Cellomatics' capabilities demonstrated
High-Throughput Screening (HTS)
- The platform supports scalable screening of large target libraries while maintaining high assay quality and operational efficiency.
- Multiplexed assay formats enable simultaneous assessment of multiple biological endpoints within the same experimental workflow.
- High-content data generation combined with stringent quality control metrics ensures reliable and information-rich datasets for downstream analysis.
Human Translational Biology
- The use of primary patient-derived cells and disease-relevant stimulation systems provides a biologically meaningful and translationally relevant framework for early-stage drug discovery.
- Multi-donor validation further strengthens confidence in hit reproducibility and clinical relevance.
Integrated Functional Validation
Simultaneous evaluation of inflammation, proliferation, and tissue-function endpoints enables rapid differentiation of biologically meaningful targets from false positives or non-specific effects.
Cross-Therapeutic Applicability
While demonstrated in psoriasis, this platform is directly translatable to:
- Immunology & inflammation
- Oncology (tumour–immune interactions)
- Fibrosis
- Respiratory diseases
- Autoimmune disorders
Impact for drug discovery
This study highlights Cellomatics’ ability to:
- Accelerate early target discovery by combining high-throughput functional genomics with disease-relevant human biology.

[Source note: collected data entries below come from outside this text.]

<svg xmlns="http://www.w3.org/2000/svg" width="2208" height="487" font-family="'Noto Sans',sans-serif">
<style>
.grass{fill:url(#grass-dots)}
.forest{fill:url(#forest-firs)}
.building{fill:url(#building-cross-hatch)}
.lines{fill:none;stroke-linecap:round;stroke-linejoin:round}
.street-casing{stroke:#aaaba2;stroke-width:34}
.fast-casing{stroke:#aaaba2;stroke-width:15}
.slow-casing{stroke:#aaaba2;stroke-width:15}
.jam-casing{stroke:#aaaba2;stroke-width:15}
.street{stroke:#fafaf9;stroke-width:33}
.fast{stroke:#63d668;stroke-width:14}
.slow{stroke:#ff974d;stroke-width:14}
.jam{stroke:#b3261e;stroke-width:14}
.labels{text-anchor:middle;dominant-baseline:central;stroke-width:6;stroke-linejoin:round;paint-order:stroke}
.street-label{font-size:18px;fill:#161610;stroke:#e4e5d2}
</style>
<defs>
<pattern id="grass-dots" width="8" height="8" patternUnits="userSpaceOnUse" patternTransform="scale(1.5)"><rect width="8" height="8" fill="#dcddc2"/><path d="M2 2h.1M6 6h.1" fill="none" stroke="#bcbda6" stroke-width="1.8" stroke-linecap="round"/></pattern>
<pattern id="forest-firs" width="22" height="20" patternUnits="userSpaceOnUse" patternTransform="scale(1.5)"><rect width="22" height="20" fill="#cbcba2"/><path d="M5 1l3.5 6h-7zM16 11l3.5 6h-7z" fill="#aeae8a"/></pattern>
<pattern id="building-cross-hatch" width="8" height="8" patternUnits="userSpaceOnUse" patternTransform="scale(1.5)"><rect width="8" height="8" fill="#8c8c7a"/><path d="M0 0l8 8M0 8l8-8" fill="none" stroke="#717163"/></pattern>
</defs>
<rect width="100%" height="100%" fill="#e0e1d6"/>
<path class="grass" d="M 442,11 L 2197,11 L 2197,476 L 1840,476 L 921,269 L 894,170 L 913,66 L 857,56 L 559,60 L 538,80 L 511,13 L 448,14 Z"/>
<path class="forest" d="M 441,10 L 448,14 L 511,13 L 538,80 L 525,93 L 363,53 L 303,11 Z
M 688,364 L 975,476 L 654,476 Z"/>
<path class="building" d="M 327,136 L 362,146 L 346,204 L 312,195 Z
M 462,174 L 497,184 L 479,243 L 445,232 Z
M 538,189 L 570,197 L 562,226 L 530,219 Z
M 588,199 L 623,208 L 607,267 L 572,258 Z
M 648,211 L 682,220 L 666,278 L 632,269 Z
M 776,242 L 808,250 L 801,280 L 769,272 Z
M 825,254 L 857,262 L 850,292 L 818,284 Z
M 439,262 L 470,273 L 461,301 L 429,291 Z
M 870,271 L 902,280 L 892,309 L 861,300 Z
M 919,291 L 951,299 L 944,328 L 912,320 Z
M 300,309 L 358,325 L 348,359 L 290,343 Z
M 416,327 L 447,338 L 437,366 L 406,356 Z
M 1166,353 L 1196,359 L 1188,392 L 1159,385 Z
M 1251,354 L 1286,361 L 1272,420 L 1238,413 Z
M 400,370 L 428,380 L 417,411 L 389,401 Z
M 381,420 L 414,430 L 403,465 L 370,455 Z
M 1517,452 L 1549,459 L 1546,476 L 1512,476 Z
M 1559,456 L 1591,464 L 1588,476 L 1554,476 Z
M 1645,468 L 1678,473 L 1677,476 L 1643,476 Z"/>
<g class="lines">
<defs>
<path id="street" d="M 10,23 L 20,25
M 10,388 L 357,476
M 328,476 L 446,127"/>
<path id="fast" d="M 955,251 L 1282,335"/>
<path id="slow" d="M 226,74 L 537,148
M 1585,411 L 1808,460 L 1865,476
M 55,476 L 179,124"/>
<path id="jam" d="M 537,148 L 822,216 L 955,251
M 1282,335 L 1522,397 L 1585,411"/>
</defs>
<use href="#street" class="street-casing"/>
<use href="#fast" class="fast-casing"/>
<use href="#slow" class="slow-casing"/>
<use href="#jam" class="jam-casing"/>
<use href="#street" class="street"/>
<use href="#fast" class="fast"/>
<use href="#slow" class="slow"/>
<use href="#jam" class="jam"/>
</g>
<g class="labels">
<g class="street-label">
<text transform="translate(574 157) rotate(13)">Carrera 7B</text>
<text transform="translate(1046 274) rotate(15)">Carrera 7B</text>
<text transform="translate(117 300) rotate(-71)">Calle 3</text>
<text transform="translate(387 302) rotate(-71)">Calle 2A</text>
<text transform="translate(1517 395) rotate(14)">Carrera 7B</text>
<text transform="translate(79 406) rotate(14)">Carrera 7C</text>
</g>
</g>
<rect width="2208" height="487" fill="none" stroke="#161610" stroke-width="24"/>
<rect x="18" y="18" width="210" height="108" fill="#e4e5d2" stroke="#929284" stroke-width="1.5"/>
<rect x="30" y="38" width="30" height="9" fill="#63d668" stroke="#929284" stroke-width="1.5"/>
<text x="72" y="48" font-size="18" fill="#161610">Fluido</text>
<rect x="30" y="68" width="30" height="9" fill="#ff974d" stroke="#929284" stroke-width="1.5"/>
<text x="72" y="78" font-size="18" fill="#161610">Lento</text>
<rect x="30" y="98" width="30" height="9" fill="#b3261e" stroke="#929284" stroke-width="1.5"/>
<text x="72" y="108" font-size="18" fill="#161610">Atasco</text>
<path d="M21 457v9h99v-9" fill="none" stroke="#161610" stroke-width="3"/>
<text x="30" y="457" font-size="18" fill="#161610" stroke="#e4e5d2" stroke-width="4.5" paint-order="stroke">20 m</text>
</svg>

- Reduce translational risk through early validation in primary human cellular systems rather than relying solely on simplified in vitro models.
- Integrate screening and mechanistic validation within a single workflow, improving efficiency and reducing development timelines.
- Generate actionable biological insights that support confident hit prioritisation and downstream decision-making.
Conclusion
Cellomatics Biosciences provides a comprehensive and integrated platform for early drug discovery that combines scalable high-throughput screening, complex human translational disease models, and multidimensional functional readouts. This approach enables clients to move beyond conventional screening strategies toward mechanistically informed, clinically relevant target discovery and validation.